Aim of the exercise: Images are to be excluded from the copy, and the records below reproduced word for word.

-=-=-=-=-

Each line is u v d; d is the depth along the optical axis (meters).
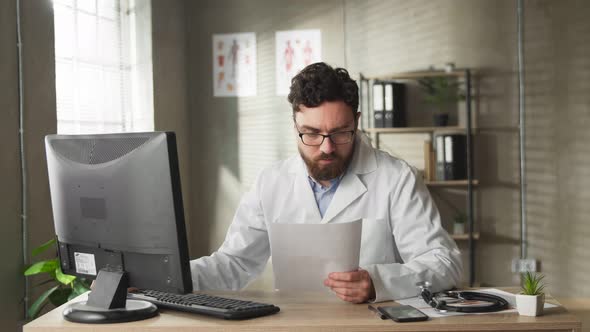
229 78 5.08
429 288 1.80
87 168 1.68
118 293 1.64
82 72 3.90
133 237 1.60
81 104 3.87
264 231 2.31
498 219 4.80
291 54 5.00
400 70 4.89
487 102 4.80
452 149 4.66
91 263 1.74
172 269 1.57
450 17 4.82
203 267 2.09
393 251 2.24
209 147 5.11
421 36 4.86
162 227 1.56
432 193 4.86
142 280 1.63
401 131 4.82
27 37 3.02
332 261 1.77
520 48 4.74
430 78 4.80
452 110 4.83
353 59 4.95
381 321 1.56
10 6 2.92
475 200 4.82
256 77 5.05
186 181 5.03
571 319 1.56
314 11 4.98
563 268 4.73
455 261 1.98
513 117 4.78
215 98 5.09
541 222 4.76
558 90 4.73
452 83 4.83
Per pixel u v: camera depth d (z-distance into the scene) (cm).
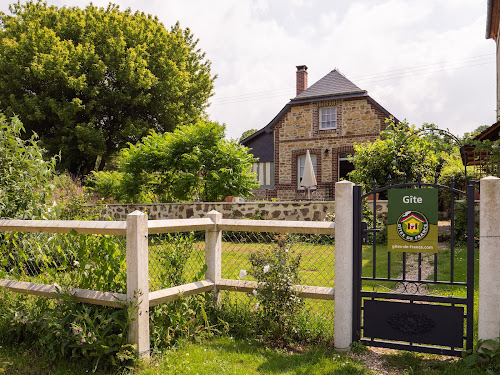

-=-=-=-=-

Expected answer:
Each line is u v d; d is the depth along the optical axis (meters).
229 78 5.08
429 288 1.80
87 168 1.68
118 293 1.64
82 72 3.90
133 237 1.60
81 104 3.87
264 231 2.31
498 219 4.80
291 54 5.00
400 70 4.89
487 102 4.80
452 149 4.66
91 263 1.74
172 269 1.57
450 17 4.82
203 267 2.09
393 251 2.24
209 147 5.11
421 36 4.86
162 227 1.56
432 193 4.86
142 280 1.63
401 131 4.82
27 37 3.02
332 261 1.77
520 48 4.74
430 78 4.80
452 110 4.83
353 59 4.95
381 321 1.56
10 6 2.92
475 200 4.82
256 77 5.05
186 181 5.03
571 319 1.56
314 11 4.98
563 268 4.73
455 261 1.98
513 117 4.78
215 98 5.09
541 222 4.76
558 90 4.73
452 83 4.83
Per pixel u v: camera depth d (z-distance into the scene) (cm).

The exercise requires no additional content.